24/06/2026
A situação da BioAdvance em Vila Verde é o reflexo de um sistema que, perante a pressão e o escrutínio, opta pela opacidade e pelo "jogo do empurra" de responsabilidades.
Como comunidade, não podemos aceitar que o nosso território, a saúde das nossas famílias e a preservação do Estuário do Mondego sejam sacrif**ados em nome de um modelo industrial de alto risco, instalado sem a devida conformidade legal.
É inaceitável que, desde a primeira reportagem televisiva que expôs as irregularidades, o Presidente da Câmara Municipal, Pedro Santana Lopes, não tenha assumido a liderança no esclarecimento cabal aos munícipes. Um verdadeiro comandante é o último a abandonar o barco, e é precisamente esse sentido de responsabilidade e proteção dos seus cidadãos que falta. Não vale a pena, neste momento crítico, tentar sacudir a água para o Partido Socialista que ocupava a câmara anteriormente. Pedro Santana Lopes candidatou-se e foi eleito com a promessa clara de herdar o concelho para fazer melhor; assumir essa herança implica assumir a responsabilidade pelos atos de governação atuais, e não fugir das questões incómodas.

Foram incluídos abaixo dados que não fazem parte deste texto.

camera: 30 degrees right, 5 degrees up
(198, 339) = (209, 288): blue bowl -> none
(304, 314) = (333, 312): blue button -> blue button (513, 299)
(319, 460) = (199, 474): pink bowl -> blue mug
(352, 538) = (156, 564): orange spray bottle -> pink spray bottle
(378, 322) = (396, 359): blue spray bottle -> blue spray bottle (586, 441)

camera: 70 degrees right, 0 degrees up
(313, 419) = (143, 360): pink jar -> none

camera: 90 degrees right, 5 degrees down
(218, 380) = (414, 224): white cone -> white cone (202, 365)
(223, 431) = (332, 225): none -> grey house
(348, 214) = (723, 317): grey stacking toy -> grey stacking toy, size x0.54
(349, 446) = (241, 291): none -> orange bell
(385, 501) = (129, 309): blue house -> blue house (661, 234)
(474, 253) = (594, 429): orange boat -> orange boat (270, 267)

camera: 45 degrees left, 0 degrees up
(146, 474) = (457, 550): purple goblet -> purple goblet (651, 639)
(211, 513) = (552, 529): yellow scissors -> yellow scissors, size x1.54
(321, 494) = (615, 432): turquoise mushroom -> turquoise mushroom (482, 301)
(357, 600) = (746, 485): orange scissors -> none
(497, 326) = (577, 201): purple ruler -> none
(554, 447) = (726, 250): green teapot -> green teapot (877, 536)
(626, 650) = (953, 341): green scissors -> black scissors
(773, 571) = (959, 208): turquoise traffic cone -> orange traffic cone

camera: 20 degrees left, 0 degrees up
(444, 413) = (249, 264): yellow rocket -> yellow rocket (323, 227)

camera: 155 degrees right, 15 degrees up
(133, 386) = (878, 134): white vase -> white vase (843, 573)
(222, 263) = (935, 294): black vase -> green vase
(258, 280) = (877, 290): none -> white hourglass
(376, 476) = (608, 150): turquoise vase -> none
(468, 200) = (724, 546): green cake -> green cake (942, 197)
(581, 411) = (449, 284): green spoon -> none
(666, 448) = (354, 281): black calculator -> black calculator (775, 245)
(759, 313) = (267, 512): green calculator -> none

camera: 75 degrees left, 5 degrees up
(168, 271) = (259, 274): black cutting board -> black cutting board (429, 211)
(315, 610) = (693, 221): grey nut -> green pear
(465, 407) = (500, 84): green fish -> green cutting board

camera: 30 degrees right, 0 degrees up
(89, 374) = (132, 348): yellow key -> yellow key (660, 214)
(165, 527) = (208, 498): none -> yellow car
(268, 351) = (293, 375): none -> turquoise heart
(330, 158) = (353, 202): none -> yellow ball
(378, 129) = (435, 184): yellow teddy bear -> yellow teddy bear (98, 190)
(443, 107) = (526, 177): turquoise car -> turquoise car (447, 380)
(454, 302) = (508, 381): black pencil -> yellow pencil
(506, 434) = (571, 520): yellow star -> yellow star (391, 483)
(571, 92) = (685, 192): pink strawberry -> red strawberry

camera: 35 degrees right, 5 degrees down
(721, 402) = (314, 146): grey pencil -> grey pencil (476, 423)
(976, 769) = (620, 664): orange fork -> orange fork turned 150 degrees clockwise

A realidade é técnica e fria: documentos de 6 de março de 2026 demonstram que a BioAdvance labora sem a cobertura legal necessária, com processos estruturantes — como a Avaliação de Impacte Ambiental (AIA), o Licenciamento Industrial (PCIP), a gestão de recursos hídricos e a segurança operacional (RPAG) — indeferidos. Esta é uma situação de ilegalidade administrativa absoluta que exige o embargo imediato da atividade.
Enquanto as entidades como a APA e a CCDR-Centro permitem que o processo se arraste sob uma névoa de incerteza, e o executivo municipal se exime de uma posição firme, a população de Vila Verde, da Marinha das Ondas e de toda a Figueira da Foz continua a exigir o respeito pela sua história e pelo futuro que queremos construir. A nossa postura baseia-se na transparência e no princípio da precaução: esta indústria não tem lugar num ecossistema frágil e junto a zonas habitacionais. A solução técnica existe — a desmontagem e relocalização para áreas industriais preparadas — mas falta a coragem política para a executar.
Rejeitamos este modelo de gestão que ignora as pessoas e as consequências reais na qualidade de vida figueirense. A Figueira da Foz merece ser gerida por quem coloca o interesse público acima de interesses instalados, e por quem tem a hombridade de encarar os problemas de frente, sem desculpas e sem hesitações.